__DATA FOR THE TASK__.
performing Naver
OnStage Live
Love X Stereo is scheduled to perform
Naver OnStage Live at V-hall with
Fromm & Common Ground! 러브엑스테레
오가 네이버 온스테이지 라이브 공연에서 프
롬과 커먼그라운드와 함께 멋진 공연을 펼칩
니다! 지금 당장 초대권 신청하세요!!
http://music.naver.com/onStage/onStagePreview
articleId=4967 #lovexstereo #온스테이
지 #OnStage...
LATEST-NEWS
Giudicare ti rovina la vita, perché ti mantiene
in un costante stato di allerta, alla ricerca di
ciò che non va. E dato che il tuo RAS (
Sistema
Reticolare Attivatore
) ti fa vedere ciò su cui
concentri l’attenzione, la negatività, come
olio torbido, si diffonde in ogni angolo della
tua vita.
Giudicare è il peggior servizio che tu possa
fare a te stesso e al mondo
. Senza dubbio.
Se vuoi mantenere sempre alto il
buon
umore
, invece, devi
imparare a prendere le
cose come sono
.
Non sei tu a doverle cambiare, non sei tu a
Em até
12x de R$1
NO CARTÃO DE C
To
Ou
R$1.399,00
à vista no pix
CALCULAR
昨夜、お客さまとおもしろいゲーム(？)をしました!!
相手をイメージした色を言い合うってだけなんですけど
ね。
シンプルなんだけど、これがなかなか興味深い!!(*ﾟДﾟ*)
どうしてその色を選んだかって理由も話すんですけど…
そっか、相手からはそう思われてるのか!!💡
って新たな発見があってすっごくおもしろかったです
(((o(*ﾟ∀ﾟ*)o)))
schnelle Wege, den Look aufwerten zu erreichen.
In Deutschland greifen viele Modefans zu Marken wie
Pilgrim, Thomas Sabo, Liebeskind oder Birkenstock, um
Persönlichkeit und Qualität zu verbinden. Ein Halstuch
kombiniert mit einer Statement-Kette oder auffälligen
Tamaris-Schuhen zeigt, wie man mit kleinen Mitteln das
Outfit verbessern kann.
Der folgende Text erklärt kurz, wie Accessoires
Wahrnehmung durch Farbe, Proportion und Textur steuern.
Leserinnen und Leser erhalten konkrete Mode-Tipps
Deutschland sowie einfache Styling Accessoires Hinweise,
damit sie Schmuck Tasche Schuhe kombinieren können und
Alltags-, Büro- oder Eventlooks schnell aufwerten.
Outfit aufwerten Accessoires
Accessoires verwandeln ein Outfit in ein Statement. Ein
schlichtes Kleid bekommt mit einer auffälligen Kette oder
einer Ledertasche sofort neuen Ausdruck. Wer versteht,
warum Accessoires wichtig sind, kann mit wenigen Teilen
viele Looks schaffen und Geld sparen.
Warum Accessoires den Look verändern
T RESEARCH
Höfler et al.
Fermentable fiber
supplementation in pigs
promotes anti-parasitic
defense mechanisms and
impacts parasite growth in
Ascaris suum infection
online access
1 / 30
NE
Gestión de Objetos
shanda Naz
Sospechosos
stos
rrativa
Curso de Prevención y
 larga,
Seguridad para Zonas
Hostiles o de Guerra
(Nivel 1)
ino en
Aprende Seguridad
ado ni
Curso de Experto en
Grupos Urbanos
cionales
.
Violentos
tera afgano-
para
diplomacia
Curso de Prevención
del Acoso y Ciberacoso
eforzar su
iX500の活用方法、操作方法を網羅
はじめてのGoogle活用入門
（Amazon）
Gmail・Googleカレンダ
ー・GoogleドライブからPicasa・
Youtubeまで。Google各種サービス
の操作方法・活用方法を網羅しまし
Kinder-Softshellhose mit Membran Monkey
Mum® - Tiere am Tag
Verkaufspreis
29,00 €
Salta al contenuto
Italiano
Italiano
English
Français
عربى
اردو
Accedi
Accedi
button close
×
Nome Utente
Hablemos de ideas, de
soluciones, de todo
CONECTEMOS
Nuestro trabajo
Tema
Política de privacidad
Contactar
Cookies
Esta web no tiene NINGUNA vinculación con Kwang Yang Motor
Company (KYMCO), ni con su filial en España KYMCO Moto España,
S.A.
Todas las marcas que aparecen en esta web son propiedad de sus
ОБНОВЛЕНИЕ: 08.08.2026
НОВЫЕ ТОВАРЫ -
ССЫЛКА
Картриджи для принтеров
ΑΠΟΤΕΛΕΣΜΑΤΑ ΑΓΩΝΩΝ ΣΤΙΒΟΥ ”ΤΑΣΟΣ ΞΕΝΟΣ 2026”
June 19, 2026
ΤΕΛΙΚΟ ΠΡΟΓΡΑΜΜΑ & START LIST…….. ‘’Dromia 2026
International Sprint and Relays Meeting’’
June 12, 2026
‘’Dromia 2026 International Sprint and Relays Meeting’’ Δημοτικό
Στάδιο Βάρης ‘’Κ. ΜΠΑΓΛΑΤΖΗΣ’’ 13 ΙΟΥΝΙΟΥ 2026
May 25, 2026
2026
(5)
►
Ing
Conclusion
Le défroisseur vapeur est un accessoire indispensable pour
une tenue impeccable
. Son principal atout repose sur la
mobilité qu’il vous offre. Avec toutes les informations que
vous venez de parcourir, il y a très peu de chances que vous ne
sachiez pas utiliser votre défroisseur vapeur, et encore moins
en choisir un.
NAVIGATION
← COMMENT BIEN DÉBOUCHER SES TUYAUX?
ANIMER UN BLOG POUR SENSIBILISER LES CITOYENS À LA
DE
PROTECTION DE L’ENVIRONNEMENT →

__YOUR INSTRUCTIONS__. Output each line of the records above exactly, beginning at the first, and stop once the line containing "http://music.naver.com/onStage/onStagePreview" has been output.

__OUTPUT FOR THIS EXERCISE__.
performing Naver
OnStage Live
Love X Stereo is scheduled to perform
Naver OnStage Live at V-hall with
Fromm & Common Ground! 러브엑스테레
오가 네이버 온스테이지 라이브 공연에서 프
롬과 커먼그라운드와 함께 멋진 공연을 펼칩
니다! 지금 당장 초대권 신청하세요!!
http://music.naver.com/onStage/onStagePreview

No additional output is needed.